§ Task instructions: The entries below should be quoted exactly, with no pictures carried over.

Text-based design files
*** Begin section ***
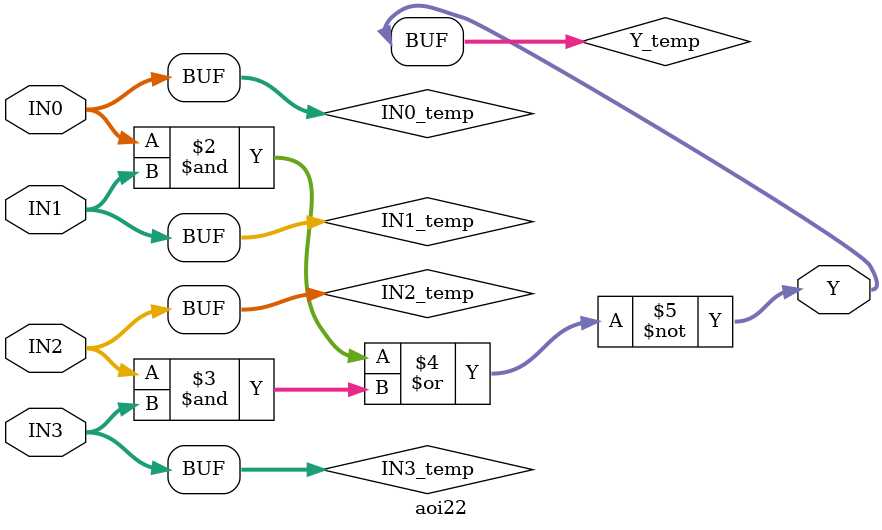
<source format=v>
module aoi22(IN0,IN1,IN2,IN3,Y);
  parameter N = 8;
  parameter DPFLAG = 0;
  parameter GROUP = "std";
  parameter
        d_IN0 = 0,
        d_IN1 = 0,
        d_IN2 = 0,
        d_IN3 = 0,
        d_Y = 1;
  input [(N - 1):0] IN0;
  input [(N - 1):0] IN1;
  input [(N - 1):0] IN2;
  input [(N - 1):0] IN3;
  output [(N - 1):0] Y;
  wire [(N - 1):0] IN0_temp;
  wire [(N - 1):0] IN1_temp;
  wire [(N - 1):0] IN2_temp;
  wire [(N - 1):0] IN3_temp;
  reg [(N - 1):0] Y_temp;
  assign #(d_IN0) IN0_temp = IN0;
  assign #(d_IN1) IN1_temp = IN1;
  assign #(d_IN2) IN2_temp = IN2;
  assign #(d_IN3) IN3_temp = IN3;
  assign #(d_Y) Y = Y_temp;
  initial
    begin
    if((DPFLAG == 1))
      $display("(WARNING) The instance %m of type aoi22 can't be implemented as a data-path cell");
    end
  always
    @(IN0_temp or IN1_temp or IN2_temp or IN3_temp)
      begin
      Y_temp = ( ~ ((IN0_temp & IN1_temp) | (IN2_temp & IN3_temp)));
      end
endmodule

</source>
*** End section ***
§ Solution for this task:
<source format=v>
module aoi22(IN0,IN1,IN2,IN3,Y);
  parameter N = 8;
  parameter DPFLAG = 0;
  parameter GROUP = "std";
  parameter
        d_IN0 = 0,
        d_IN1 = 0,
        d_IN2 = 0,
        d_IN3 = 0,
        d_Y = 1;
  input [(N - 1):0] IN0;
  input [(N - 1):0] IN1;
  input [(N - 1):0] IN2;
  input [(N - 1):0] IN3;
  output [(N - 1):0] Y;
  wire [(N - 1):0] IN0_temp;
  wire [(N - 1):0] IN1_temp;
  wire [(N - 1):0] IN2_temp;
  wire [(N - 1):0] IN3_temp;
  reg [(N - 1):0] Y_temp;
  assign #(d_IN0) IN0_temp = IN0;
  assign #(d_IN1) IN1_temp = IN1;
  assign #(d_IN2) IN2_temp = IN2;
  assign #(d_IN3) IN3_temp = IN3;
  assign #(d_Y) Y = Y_temp;
  initial
    begin
    if((DPFLAG == 1))
      $display("(WARNING) The instance %m of type aoi22 can't be implemented as a data-path cell");
    end
  always
    @(IN0_temp or IN1_temp or IN2_temp or IN3_temp)
      begin
      Y_temp = ( ~ ((IN0_temp & IN1_temp) | (IN2_temp & IN3_temp)));
      end
endmodule

</source>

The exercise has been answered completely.